Effron helped raise more than $500,000 for Obama through campaign-donation bundling, Bloomberg notes. But through the banker's work at Centerview Partners, he's connected with one of the biggest tax inversions in the works, Mylan's (MYL) offer to buy generic drugmaker Abbott Laboratories (ABT).

That's because Centerview acted as a financial advisor to Mylan, which plans to create a tax inversion by using the merger to form a new company that will be based in the Netherlands.

Overall, the administration has more than 20 donors who are linked to tax inversions, Bloomberg notes.

"We are not privy to the details of and have no role in individual companies' plans," a White House spokeswoman wrote in an emailed statement to CBS MoneyWatch. "The President has been very clear -- Congress needs to take action to close one of the most unfair tax loopholes that allows companies to avoid paying taxes here at home, and the best way to do this is through business tax reform legislation that lowers the corporate tax rate, closes wasteful loopholes and simplifies the tax code for everybody."

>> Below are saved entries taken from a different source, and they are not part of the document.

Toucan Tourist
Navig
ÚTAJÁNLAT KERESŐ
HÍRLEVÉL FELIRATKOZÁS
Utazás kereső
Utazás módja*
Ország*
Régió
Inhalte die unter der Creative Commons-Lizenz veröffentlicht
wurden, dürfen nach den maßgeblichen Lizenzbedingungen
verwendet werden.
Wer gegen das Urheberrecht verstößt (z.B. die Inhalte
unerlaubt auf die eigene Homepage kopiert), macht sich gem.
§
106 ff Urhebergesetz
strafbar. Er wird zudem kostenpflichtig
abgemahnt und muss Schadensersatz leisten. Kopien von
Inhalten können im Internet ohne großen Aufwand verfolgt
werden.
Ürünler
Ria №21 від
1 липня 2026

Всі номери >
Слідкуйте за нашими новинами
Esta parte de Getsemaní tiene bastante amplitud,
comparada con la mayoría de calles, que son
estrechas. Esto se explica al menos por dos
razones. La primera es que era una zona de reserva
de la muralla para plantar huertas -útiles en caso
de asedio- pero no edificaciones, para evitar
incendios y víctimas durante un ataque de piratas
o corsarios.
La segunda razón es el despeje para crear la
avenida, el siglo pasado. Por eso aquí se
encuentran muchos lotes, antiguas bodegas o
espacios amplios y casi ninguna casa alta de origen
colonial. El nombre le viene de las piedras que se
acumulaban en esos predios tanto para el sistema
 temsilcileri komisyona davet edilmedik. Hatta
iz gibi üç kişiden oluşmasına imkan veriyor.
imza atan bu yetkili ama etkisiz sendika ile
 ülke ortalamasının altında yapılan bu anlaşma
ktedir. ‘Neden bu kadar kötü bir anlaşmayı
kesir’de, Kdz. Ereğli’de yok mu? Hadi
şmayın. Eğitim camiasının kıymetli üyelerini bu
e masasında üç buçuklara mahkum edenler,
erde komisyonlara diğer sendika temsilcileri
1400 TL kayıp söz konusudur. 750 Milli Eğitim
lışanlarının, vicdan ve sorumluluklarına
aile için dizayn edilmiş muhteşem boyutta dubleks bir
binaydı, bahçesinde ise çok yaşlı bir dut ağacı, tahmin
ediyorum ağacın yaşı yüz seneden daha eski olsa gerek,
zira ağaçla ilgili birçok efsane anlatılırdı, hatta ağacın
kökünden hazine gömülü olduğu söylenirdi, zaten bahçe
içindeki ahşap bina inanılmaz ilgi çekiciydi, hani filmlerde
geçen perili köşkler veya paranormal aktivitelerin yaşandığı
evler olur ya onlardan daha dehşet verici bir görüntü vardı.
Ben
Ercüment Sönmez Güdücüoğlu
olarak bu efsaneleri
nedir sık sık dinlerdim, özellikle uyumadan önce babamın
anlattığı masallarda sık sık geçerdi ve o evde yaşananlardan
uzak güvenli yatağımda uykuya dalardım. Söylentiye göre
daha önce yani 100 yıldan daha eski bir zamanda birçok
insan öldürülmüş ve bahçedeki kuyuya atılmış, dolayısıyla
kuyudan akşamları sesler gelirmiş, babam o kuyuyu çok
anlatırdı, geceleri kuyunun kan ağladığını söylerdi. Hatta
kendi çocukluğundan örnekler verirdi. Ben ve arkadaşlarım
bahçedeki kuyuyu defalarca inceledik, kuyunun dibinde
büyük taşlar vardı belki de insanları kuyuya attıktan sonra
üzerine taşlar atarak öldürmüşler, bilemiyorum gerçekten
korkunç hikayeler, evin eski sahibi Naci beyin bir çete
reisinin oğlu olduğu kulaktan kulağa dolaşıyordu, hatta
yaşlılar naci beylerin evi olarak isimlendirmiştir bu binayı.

Obama has been publicly speaking out against the strategy, noting earlier this month that his administration is studying whether existing statutes could "discourage some of the folks who may be trying to take advantage" of the ploy.

The White House statement added that the Treasury Department "is reviewing a broad range of authorities for possible administrative actions that could limit the ability of companies to engage in inversions, as well as approaches that could meaningfully reduce the tax benefits after inversions take place."

While the strategy has helped some businesses lower their tax rates, it's costing tax payers plenty. The technique may result in a loss of $20 billion in taxes over the next decade, according to a study from the Joint Committee on Taxation.